══ Text

How about that trash can over there?
Let's blow that up.

If this were a cherry bomb, I'd say yes.

But this is La Bomba.

Mmm, nah.

[engine starting]

Hmm.

Ooh, mmm.

Ooh!

This is our chance
to really make a statement.

[gasps]

[Connie grunting]

♪ She blinded me with science ♪

♪ Do, do, do ♪

♪ She blinded me with science ♪

Pretty good job, Kahn.

I've never heard that song
with only one note before.

Yeah, it all about rhythm.

Bartender,
2 cervezas, por favor.

[bird cawing]

These are all authentic,
locally crafted masks.

In our culture, they have deep
social and religious importance.

Mmm-hmm, yeah, that's nice.
Have you got pears?

Uh, right. You're here
for the papier-mâché pear.

Uh-huh.

Well, the pears are
not sold separately.

[gasping]
Oh, it's perfect.

[grunting]

Oh, muchos, muchos gracias.
I'm not even going to haggle.

I have to pay for the frog, right?

Yes.

Of course. It is so beautiful.
I--I really don't know how I can thank you.

Señora, I have a friend
just across the border.

And I don't trust the mail.

════

What is asked:
1 – Reproduce the dialogue transcript from "Uh, right. You're" up to and including "muchos, muchos gracias.".
2 – Write the next part of the dialogue transcript, beginning after its final line.

══ Material

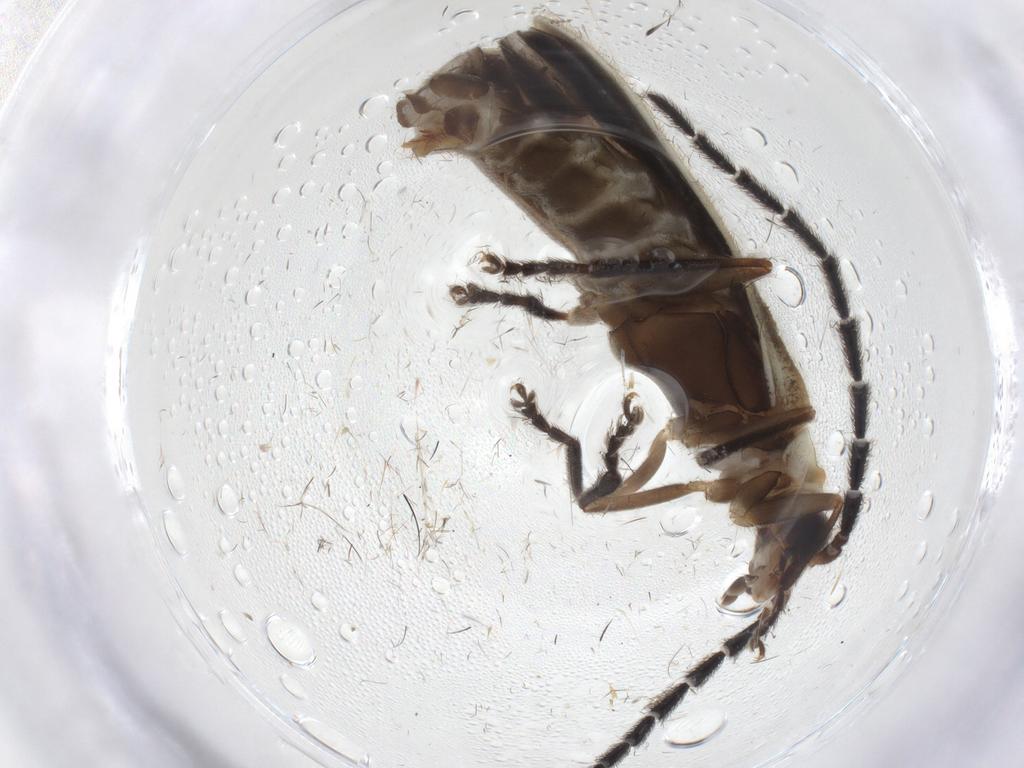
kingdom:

════
══ Material

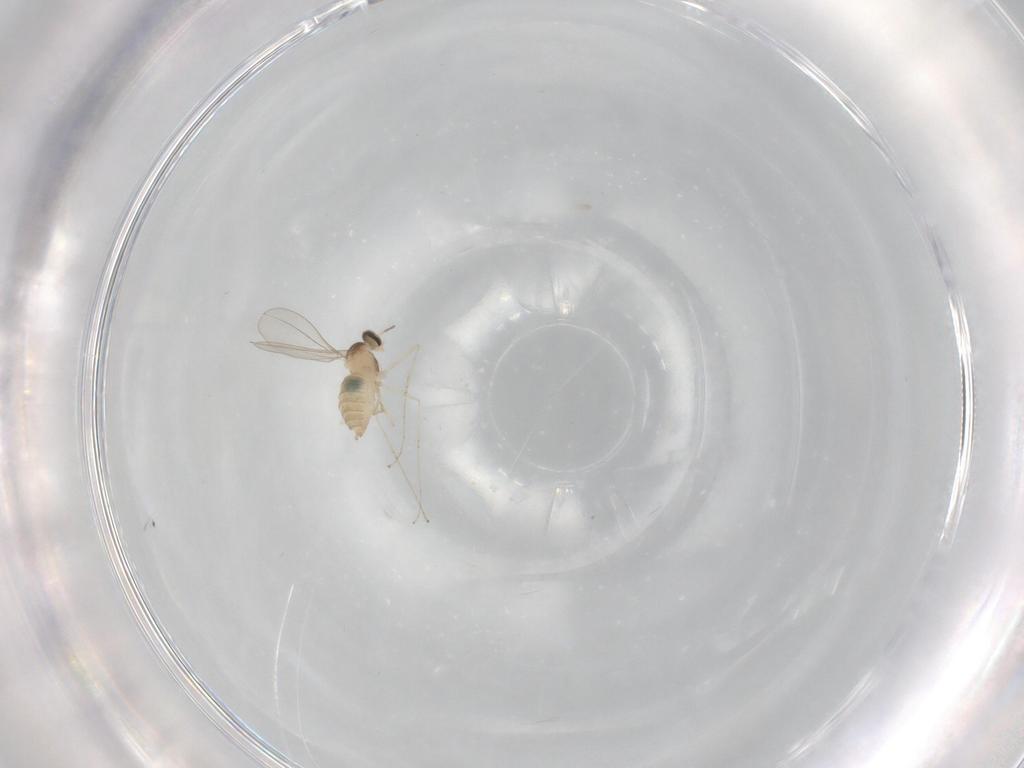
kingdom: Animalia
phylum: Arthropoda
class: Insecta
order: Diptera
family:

════

Exercise answers:
1 –
Uh, right. You're here
for the papier-mâché pear.

Uh-huh.

Well, the pears are
not sold separately.

[gasping]
Oh, it's perfect.

[grunting]

Oh, muchos, muchos gracias.

2 –
The address is on the box.
Would you deliver it for me?

Well, that would be my pleasure, amigo.

Gracias.

Oh, my! It's wrapped prettily, isn't it?

I wonder what is in it.

I'll tell you what's in there.

Cocaine, black tar, PCP, you name it.

I see 20/20 special all about this.

You a mule, Peggy Hill.

[gasping]

[rattling]

Hank? Hank Hill? Is that you?

Dale? What are you doin' here?

I was just out for a drive.

Thought this place
might have clean facilities.

Talk about a coincidence.

It's a 9-hour drive, Dale.

Is it?
I guess I better stay then.

[truck approaching]

I think it's a dud.

Yeah.

Let's give it 15 more minutes.

Hey, you! You skinny gringo.

I don't know you.
Are you a guest?

I'm stayin' with the Hills in 5-B.

5-B? Upstairs?

Damn turistas! You try to rip me off?
It'll be the last time...

Somebody missed his siesta.

[crickets chirping]

Boy, now I know why they call it
beach volleyball!

Volleyball is really fun.

Bobby, come here.

Honey, do you think I'm naive?

No.

Am I just a fool who believes
whatever I am told?

I'm sorry.

Why on Earth did I trust that man?

There could be anything
in this package. Anything.

I am so estupido.

Oh.

Hmm…

They had to kill 10 turtles to fill
1 little jar.

Neat.

[Men chattering in Spanish]

Uh-oh. Oh, my god!
It's the police!

They know I tried to blow up
one of their monuments.

No, no. They think I'm
a makeup smuggler.

Get outta my way!

[flushing]

We all have to put
on lots of makeup.

[crying]
This tastes like turtles.

What in the heck is goin' on?

I was never here.

Peggy Hill is nobody's mule.

A pear?

Come on out here, everyone.
Come on. Get out here.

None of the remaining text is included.